To do:
**a)** According to the biography of the footballer, which club did Tetteh join in October 2018?
**b)** Reproduce the passage of the footballer's biography starting with "After nine years" and going on through "Sheikh Jamal Dhanmondi.".

Excerpted passage:
※ ※ ※

David Bruce Tetteh (born 10 August 1985) is a Ghanaian-born former Kyrgyz international footballer who is currently a coach for Dordoi Bishkek.

Career

Club
Born in Ghana, he moved to Central Asia in 2006, playing one season in Tajikistan for Regar-TadAZ Tursunzoda. He moved to neighbouring Kyrgyzstan in 2007, on loan to local giants Dordoi, for whom he signed the following season. In 2008 Tetteh obtained Kyrgyz citizenship, which made him available for the national team five years later. By the end of the 2013 season, Tetteh reached the milestone of scoring at least 100 goals in Kyrgyzstan League and Cup matches.

After nine years with Dordoi Bishkek, Tetteh moved to Bahraini Second Division side Al-Ittihad on 30 September 2016.
In September 2017, Tetteh joined Turkish Regional Amateur League side Tatvan Gençlerbirliği.

In October 2018, Tetteh joined Sheikh Jamal Dhanmondi.

※ ※ ※

Recorded data:
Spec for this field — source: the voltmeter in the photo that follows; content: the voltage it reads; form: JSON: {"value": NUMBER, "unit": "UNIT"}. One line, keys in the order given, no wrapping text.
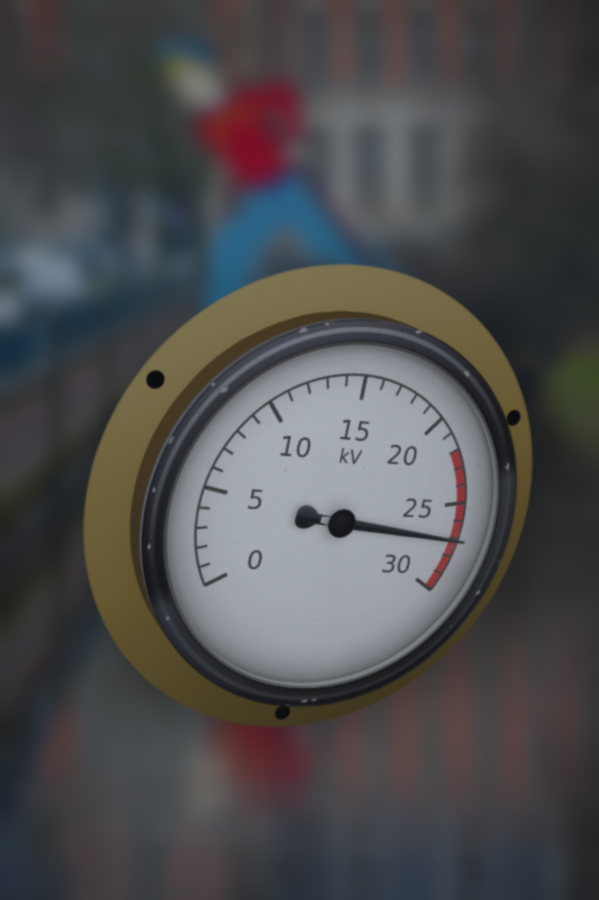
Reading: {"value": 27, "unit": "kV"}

※ ※ ※

Task-by-task solutions:
**a)** Sheikh Jamal Dhanmondi

**b)**
After nine years with Dordoi Bishkek, Tetteh moved to Bahraini Second Division side Al-Ittihad on 30 September 2016.
In September 2017, Tetteh joined Turkish Regional Amateur League side Tatvan Gençlerbirliği.

In October 2018, Tetteh joined Sheikh Jamal Dhanmondi.